DATA EXTRACTS:
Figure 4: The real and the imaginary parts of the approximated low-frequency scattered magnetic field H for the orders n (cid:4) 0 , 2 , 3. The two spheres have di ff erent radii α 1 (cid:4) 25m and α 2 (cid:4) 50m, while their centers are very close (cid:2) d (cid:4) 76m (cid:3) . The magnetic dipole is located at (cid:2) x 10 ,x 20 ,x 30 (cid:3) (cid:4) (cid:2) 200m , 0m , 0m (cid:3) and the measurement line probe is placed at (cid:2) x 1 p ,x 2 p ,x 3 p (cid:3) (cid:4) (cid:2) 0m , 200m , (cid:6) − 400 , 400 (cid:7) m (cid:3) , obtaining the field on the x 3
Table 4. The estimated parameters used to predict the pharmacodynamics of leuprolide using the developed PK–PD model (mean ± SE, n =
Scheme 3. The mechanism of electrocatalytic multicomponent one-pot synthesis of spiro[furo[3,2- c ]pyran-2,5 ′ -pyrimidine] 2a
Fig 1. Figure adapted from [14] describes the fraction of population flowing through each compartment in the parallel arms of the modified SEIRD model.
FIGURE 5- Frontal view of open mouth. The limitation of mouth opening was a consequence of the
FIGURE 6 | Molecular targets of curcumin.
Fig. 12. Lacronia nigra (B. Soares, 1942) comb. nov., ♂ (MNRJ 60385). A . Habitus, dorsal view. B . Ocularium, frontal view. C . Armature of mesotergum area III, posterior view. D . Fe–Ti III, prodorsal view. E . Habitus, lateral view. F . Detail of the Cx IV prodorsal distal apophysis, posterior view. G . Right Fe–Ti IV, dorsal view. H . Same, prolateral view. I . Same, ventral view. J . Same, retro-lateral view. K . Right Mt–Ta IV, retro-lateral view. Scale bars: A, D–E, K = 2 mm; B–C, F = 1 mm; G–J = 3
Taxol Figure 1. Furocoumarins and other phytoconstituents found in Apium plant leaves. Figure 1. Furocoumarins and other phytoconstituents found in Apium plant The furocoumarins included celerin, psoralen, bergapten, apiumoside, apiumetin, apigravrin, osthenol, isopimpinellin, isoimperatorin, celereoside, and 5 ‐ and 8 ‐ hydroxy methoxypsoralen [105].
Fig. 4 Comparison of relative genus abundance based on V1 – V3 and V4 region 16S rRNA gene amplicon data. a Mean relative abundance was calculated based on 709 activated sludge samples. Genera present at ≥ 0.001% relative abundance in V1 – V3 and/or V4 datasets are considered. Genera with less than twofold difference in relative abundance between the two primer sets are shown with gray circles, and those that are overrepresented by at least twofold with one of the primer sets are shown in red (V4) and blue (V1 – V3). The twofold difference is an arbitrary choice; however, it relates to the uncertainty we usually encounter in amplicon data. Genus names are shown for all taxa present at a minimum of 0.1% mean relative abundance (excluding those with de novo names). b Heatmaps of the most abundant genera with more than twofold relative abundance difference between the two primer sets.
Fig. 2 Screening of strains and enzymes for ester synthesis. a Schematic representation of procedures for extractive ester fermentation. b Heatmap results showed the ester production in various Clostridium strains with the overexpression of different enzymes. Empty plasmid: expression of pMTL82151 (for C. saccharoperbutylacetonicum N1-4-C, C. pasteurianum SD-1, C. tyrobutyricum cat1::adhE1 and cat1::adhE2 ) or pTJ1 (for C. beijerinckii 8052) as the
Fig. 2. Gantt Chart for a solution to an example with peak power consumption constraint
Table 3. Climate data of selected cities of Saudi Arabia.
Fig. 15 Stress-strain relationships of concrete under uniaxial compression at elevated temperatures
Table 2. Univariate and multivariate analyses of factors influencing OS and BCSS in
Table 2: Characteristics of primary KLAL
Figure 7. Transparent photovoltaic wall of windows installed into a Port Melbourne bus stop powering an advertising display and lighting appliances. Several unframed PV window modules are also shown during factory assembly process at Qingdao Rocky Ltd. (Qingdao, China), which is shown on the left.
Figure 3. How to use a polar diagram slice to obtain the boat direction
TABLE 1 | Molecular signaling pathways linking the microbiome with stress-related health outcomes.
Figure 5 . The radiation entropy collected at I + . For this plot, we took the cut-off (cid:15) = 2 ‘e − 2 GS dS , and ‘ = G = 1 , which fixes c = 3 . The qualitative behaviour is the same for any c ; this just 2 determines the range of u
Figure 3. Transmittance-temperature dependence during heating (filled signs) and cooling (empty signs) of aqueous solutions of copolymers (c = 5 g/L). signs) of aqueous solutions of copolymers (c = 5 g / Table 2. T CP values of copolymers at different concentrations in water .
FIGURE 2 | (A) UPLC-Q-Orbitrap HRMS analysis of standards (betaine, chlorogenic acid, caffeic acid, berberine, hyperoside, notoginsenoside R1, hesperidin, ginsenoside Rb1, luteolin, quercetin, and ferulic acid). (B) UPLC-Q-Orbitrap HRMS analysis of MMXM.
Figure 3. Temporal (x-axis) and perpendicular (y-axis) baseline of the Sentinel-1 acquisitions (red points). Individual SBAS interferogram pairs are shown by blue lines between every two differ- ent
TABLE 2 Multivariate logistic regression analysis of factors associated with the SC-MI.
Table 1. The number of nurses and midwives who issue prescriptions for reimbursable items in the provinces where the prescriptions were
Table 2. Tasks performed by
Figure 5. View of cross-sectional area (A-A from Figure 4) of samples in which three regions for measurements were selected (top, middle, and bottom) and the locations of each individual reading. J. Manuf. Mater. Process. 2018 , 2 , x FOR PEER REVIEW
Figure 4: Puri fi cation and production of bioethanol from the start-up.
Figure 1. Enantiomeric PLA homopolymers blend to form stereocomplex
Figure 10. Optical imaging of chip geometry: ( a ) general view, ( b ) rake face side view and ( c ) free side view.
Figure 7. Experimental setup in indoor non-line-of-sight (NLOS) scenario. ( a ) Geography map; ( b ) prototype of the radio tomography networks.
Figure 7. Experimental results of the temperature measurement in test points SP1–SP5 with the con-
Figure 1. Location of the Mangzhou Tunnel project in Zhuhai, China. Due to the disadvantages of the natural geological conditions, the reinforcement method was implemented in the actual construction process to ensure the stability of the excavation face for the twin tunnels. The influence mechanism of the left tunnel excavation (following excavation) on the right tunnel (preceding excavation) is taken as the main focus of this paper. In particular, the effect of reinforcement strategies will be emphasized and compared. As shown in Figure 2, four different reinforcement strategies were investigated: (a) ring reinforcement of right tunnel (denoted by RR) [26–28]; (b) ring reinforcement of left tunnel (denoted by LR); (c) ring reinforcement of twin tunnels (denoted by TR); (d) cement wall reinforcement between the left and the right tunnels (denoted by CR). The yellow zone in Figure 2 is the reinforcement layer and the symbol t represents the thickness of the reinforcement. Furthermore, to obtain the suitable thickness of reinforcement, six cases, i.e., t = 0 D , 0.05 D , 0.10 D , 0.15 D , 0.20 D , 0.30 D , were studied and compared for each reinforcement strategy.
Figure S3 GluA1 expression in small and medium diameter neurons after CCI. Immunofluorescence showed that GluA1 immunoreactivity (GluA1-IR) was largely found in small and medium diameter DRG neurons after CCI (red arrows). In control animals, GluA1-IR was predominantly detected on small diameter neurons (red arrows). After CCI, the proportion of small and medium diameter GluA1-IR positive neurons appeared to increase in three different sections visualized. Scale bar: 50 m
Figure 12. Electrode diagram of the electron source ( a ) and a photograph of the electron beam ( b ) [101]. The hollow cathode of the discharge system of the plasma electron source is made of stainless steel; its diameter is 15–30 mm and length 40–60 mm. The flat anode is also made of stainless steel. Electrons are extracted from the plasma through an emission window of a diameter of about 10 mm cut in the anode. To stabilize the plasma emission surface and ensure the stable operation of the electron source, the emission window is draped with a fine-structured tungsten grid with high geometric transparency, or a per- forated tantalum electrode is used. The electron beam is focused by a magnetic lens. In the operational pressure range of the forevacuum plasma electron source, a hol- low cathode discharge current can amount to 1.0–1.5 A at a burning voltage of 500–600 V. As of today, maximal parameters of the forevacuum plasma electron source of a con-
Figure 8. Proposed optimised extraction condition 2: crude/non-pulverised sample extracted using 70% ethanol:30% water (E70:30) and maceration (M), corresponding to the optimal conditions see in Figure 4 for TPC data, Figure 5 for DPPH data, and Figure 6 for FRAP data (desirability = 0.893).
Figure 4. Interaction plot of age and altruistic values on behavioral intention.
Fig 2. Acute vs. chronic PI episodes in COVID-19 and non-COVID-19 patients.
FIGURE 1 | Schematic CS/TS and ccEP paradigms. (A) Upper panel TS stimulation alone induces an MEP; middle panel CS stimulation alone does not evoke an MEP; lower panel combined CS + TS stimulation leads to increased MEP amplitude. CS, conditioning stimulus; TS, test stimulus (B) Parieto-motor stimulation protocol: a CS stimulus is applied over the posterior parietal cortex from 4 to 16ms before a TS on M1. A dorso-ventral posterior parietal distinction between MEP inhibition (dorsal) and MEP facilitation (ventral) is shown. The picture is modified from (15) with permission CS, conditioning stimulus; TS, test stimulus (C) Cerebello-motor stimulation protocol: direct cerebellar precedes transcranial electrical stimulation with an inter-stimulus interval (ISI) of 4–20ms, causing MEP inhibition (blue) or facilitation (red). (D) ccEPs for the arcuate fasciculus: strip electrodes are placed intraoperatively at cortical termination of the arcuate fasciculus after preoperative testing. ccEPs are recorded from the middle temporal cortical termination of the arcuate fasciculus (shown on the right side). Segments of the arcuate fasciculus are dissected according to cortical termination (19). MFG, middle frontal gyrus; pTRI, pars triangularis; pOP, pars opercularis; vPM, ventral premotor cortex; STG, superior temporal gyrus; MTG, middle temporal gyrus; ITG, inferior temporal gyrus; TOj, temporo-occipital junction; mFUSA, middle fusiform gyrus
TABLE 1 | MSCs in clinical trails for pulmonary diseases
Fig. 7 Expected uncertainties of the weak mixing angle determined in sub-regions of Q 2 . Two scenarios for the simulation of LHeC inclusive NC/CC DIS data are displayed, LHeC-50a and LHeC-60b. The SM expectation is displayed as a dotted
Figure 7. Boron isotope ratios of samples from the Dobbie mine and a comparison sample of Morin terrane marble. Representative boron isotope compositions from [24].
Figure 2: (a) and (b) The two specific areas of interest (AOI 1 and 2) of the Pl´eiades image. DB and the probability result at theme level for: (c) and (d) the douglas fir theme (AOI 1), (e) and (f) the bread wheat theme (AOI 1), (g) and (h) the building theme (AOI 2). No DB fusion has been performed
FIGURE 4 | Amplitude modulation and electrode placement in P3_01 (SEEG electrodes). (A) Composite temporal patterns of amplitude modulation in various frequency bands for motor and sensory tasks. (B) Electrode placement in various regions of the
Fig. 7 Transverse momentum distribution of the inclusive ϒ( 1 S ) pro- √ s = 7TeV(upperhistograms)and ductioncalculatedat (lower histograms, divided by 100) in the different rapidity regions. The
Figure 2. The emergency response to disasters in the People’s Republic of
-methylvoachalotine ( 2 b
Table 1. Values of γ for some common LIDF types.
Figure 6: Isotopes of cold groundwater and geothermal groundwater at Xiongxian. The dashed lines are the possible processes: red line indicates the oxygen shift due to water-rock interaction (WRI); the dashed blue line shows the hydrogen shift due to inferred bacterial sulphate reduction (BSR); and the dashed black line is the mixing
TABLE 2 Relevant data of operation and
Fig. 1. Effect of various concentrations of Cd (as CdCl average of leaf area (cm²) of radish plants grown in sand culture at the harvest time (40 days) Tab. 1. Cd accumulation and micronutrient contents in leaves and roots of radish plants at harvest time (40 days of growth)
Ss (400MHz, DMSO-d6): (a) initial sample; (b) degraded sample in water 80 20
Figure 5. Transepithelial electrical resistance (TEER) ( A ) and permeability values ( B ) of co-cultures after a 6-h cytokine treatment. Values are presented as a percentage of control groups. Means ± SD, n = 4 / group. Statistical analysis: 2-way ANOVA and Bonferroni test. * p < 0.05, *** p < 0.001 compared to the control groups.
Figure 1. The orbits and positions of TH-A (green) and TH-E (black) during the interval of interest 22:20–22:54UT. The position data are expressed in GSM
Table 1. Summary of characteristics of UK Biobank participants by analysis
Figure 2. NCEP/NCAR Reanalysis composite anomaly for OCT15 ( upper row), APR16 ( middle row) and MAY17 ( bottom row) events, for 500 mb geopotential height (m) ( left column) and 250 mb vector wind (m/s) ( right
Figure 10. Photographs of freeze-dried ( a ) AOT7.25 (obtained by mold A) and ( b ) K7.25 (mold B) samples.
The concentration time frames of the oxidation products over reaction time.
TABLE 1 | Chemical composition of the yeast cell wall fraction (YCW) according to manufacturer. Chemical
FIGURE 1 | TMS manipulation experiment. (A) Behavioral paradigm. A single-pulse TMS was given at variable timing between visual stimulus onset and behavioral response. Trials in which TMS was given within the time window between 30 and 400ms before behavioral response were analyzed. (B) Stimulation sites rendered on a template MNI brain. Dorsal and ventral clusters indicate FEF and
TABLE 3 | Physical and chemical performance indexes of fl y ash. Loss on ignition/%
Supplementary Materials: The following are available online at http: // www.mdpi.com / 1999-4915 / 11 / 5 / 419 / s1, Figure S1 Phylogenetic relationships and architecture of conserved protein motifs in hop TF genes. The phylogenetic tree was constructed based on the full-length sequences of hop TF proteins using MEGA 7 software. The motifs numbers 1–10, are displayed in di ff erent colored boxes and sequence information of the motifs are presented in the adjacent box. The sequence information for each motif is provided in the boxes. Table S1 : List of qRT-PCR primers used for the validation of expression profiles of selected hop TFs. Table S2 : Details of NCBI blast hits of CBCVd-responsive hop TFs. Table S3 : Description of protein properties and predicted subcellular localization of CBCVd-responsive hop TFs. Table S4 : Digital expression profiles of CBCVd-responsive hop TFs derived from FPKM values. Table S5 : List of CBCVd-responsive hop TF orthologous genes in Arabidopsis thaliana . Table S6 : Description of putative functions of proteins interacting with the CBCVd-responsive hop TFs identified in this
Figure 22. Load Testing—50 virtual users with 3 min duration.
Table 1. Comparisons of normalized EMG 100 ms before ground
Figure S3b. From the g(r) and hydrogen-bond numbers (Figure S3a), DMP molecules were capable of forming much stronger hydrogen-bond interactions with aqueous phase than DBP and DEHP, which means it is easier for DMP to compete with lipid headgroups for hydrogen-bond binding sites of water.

ASSIGNED TASK: Above are the records; print exactly the lines from the line with "Table 1. Values" to the line with "TABLE 2 Relevant data of operation and", including both, and nothing else.

EXPECTED ANSWER:
Table 1. Values of γ for some common LIDF types.
Figure 6: Isotopes of cold groundwater and geothermal groundwater at Xiongxian. The dashed lines are the possible processes: red line indicates the oxygen shift due to water-rock interaction (WRI); the dashed blue line shows the hydrogen shift due to inferred bacterial sulphate reduction (BSR); and the dashed black line is the mixing
TABLE 2 Relevant data of operation and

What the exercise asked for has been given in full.